The evaluator accepts only the committee's final output, a rubric identifier, and minimal subject-matter context. A fresh model instance loads the rubric, scores each criterion independently, computes a weighted total, and emits a result and critique when scores fall below threshold. Critiques are delivered back to the committee inbox to trigger revision loops or escalation to humans after a capped number of iterations.

When to use it

  • When you need an unbiased quality check of a committee recommendation without influence from debate dynamics.
  • For decisions where gaming of metrics or speaker bias is a risk.
  • When you require reproducible, rubric-based scoring and an auditable critique trail.
  • Before final acceptance to surface missing details or weak mitigations.
  • When you want an automated pre-escalation filter that coordinates human review only when necessary.

Best practices

  • Design a clear, weighted rubric with explicit criteria and thresholds.
  • Send only the final output text and rubric reference; exclude transcripts, identities, and discussion history.
  • Use short, machine-readable evaluation requests to reduce ambiguity.
  • Limit revision iterations (e.g., 3) and define an escalation path for unresolved gaps.
  • Log evaluations and critiques separately from committee artifacts for auditability.

Example use cases

  • Assessing vendor selection recommendations to ensure risk controls are specific.
  • Reviewing client engagement proposals for resource, risk, and strategic alignment.
  • Pre-flight quality checks of strategic decisions before board presentation.
  • Automating triage of proposals where only clear accept/review/escalate outcomes are desired.
  • Providing consistent, reproducible scoring across multiple teams or regions.

FAQ

Does the evaluator see the debate transcript?

No.
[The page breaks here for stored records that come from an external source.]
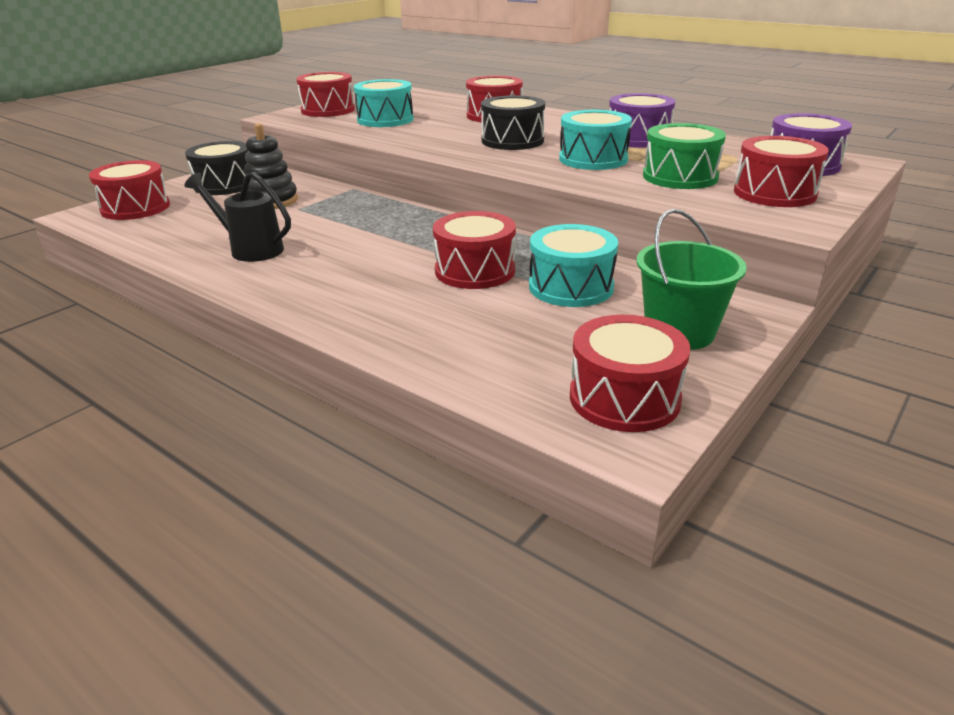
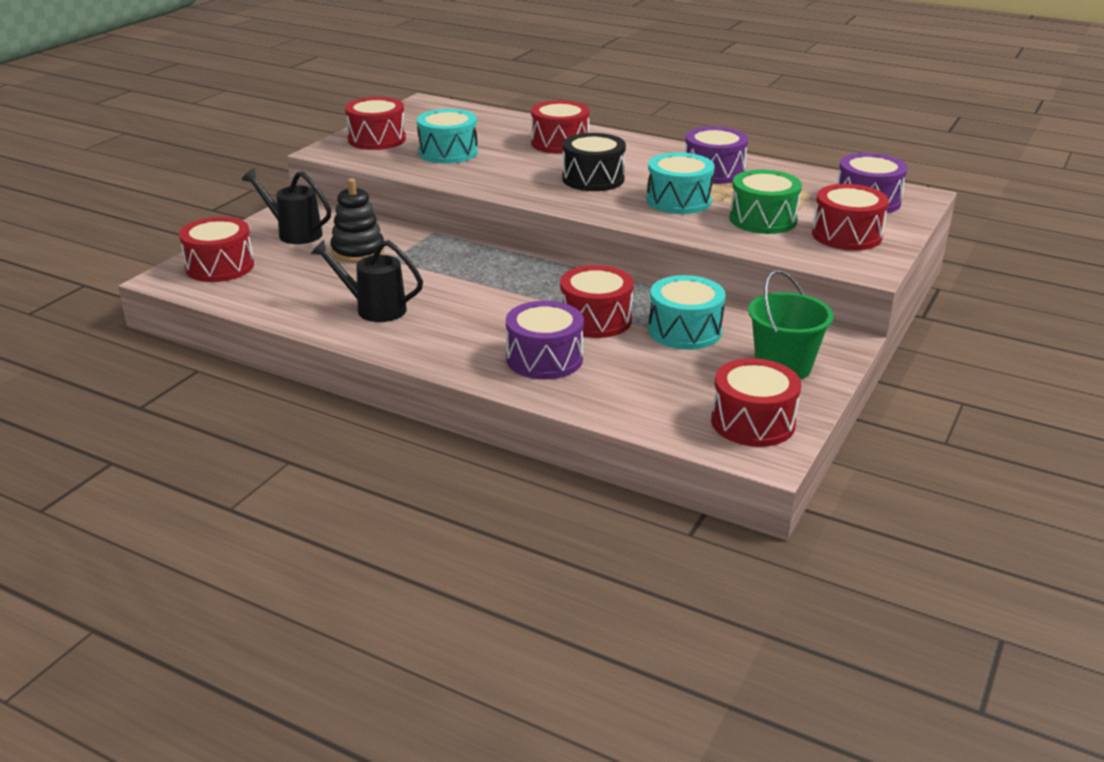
camera: 10 degrees left, 0 degrees up
(225, 185) = (294, 233): black drum -> black watering can
(399, 307) = (544, 359): none -> purple drum

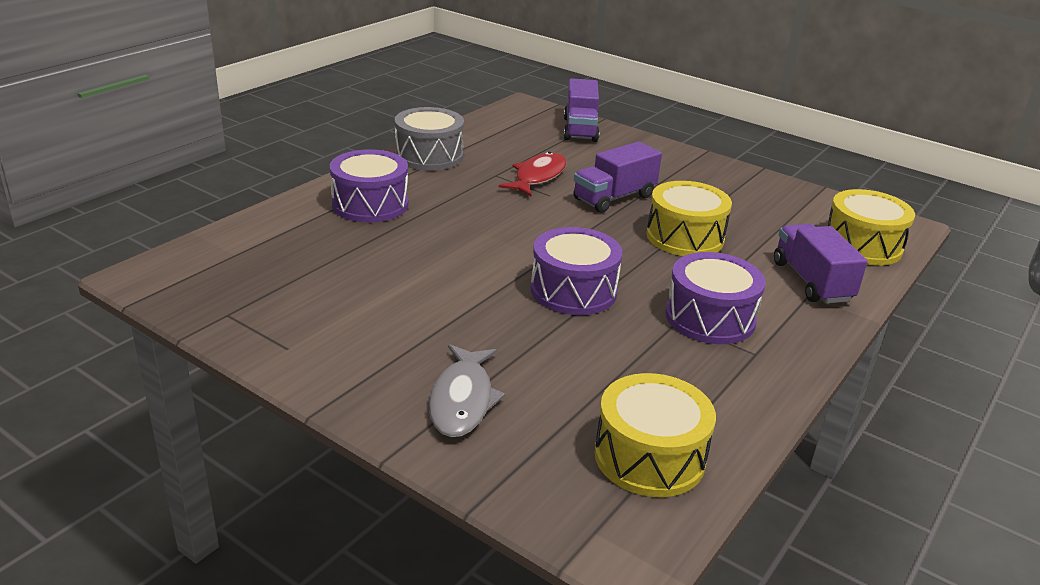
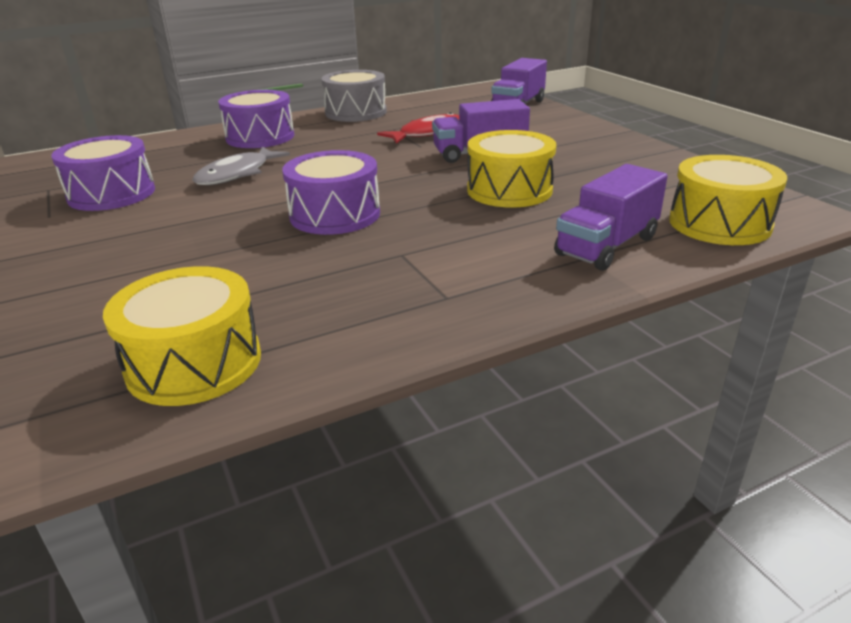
camera: 30 degrees right, 0 degrees up
(462, 400) = (110, 276): grey fish -> grey fish (237, 174)
(710, 318) = (440, 257): purple drum -> purple drum (112, 194)
(811, 282) = (607, 246): purple truck -> purple truck turned 150 degrees counterclockwise

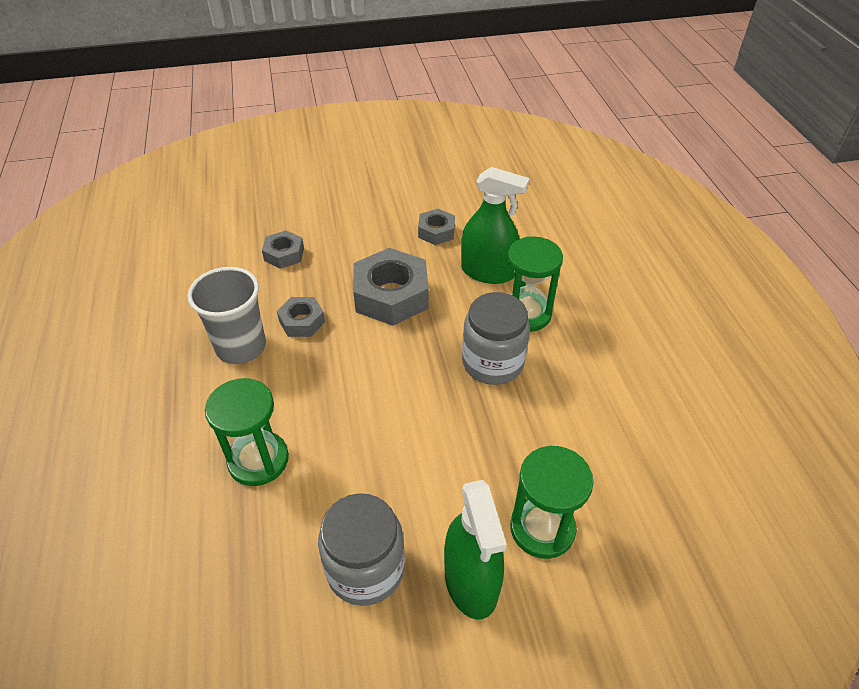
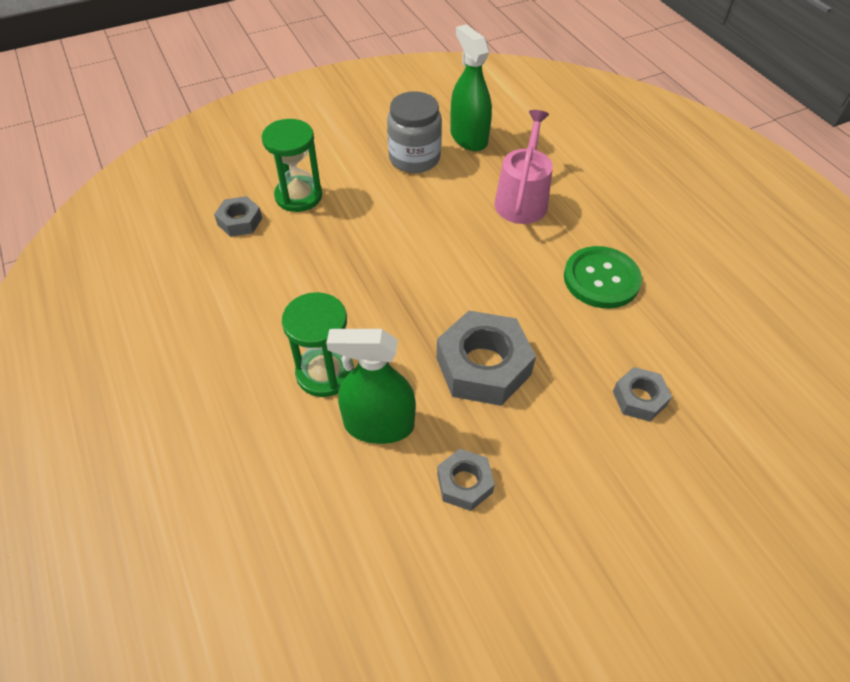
camera: 165 degrees right, 5 degrees up
(241, 347) = (601, 279): grey cup -> green button
(258, 460) = (522, 199): green hourglass -> pink watering can
(302, 321) = (561, 315): grey nut -> grey nut (240, 221)
(471, 581) = (344, 163): green spray bottle -> green spray bottle (468, 138)
(492, 362) = (354, 309): grey jar -> none

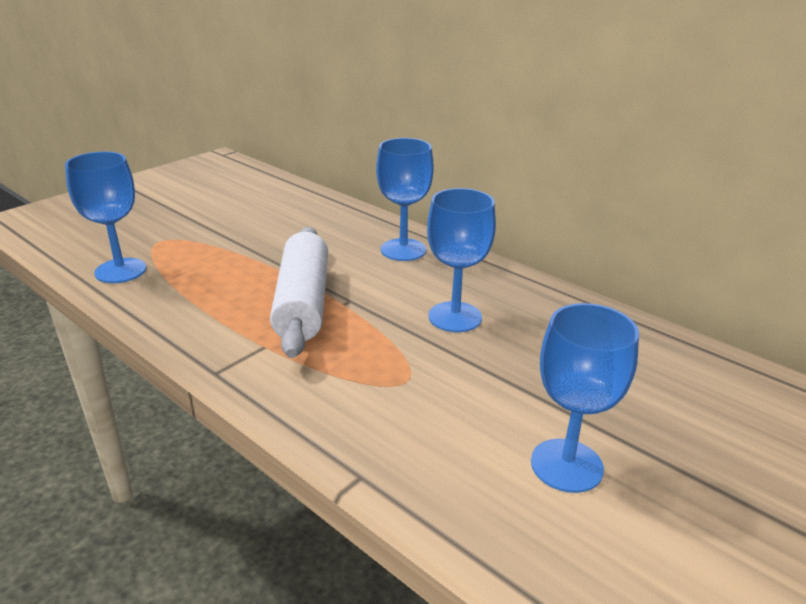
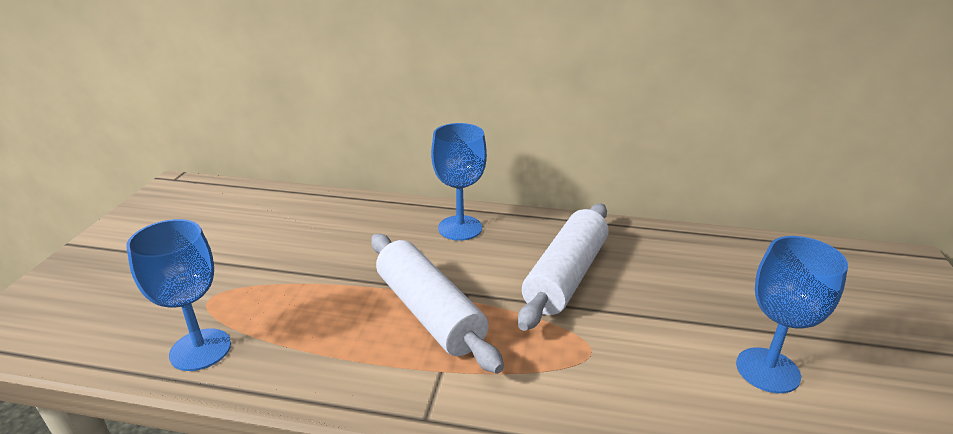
camera: 30 degrees left, 0 degrees up
(455, 317) = (566, 276): blue goblet -> white rolling pin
The evaluator is deliberately restricted to the final output, rubric, and minimal subject context to prevent bias.

What happens if the score is just below threshold?

The evaluator generates a targeted critique listing gaps and suggestions; the committee can revise up to the configured iteration limit before escalation.

How does this prevent gaming?

By isolating evaluator reasoning and using fresh instances, committees cannot predict exact scores or tune outputs to exploit debate dynamics.